Task prompt> Write out the following passage on grief and loss word for word, from start to finish.

Reading text>
===

On the other hand, intimations of mortality were definitely a feature, for all the reasons mentioned here as well as a few others noted in Part 1. The most personal of those was how we’d left behind an old cat who’d been fading away, Felice, at one of those boarding places, and the fact is she’d died the day before we returned home. What is remarkable, in a striking or troubling or at least thought provoking way, is that this is a duplicate scenario from thirty years before, when we’d left another feeble old cat, Slim, at the vet’s when we’d gone to visit family. Thoughts of history repeating itself weighed on our minds in New Jersey, though not heavily. Que sera sera, as Doris Day sang it.
One can speculate on how those poor creatures met an earlier end out of loneliness for us, or because they’d felt abandoned, and anyone prone to feeling guilty would grab the opportunity, but it seems more likely that humans have thoughts like those and other species simply don’t. There is speculation nowadays that whales and elephants (or all sentient creatures – what do we know?) feel the pain of grief and loss, but that’s nothing like our species’ need to contemplate our end, and to even fear it. Animals simply express their will to live until they are no more, with no thought process involved. Call that speculation or belief, but it’s an understanding as good as any.
Slim’s passing was one loss among many, and one interesting thing about loss is that you never get used to it. The latest one generates as much pain and reflection as that first one, whenever it was, and so has every one in between. The hardest part is being home with the occasional thoughts about how something’s now missing, and how when you remember what it is, the moment is somehow joyous and sad at the same time. Such moments might become less frequent, but at some level they persist forever, which may be true for humans and whales and elephants alike, and who’s to say who else?

===

Source data>
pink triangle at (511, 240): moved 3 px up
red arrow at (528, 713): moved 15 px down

===

Output below>
On the other hand, intimations of mortality were definitely a feature, for all the reasons mentioned here as well as a few others noted in Part 1. The most personal of those was how we’d left behind an old cat who’d been fading away, Felice, at one of those boarding places, and the fact is she’d died the day before we returned home. What is remarkable, in a striking or troubling or at least thought provoking way, is that this is a duplicate scenario from thirty years before, when we’d left another feeble old cat, Slim, at the vet’s when we’d gone to visit family. Thoughts of history repeating itself weighed on our minds in New Jersey, though not heavily. Que sera sera, as Doris Day sang it.
One can speculate on how those poor creatures met an earlier end out of loneliness for us, or because they’d felt abandoned, and anyone prone to feeling guilty would grab the opportunity, but it seems more likely that humans have thoughts like those and other species simply don’t. There is speculation nowadays that whales and elephants (or all sentient creatures – what do we know?) feel the pain of grief and loss, but that’s nothing like our species’ need to contemplate our end, and to even fear it. Animals simply express their will to live until they are no more, with no thought process involved. Call that speculation or belief, but it’s an understanding as good as any.
Slim’s passing was one loss among many, and one interesting thing about loss is that you never get used to it. The latest one generates as much pain and reflection as that first one, whenever it was, and so has every one in between. The hardest part is being home with the occasional thoughts about how something’s now missing, and how when you remember what it is, the moment is somehow joyous and sad at the same time. Such moments might become less frequent, but at some level they persist forever, which may be true for humans and whales and elephants alike, and who’s to say who else?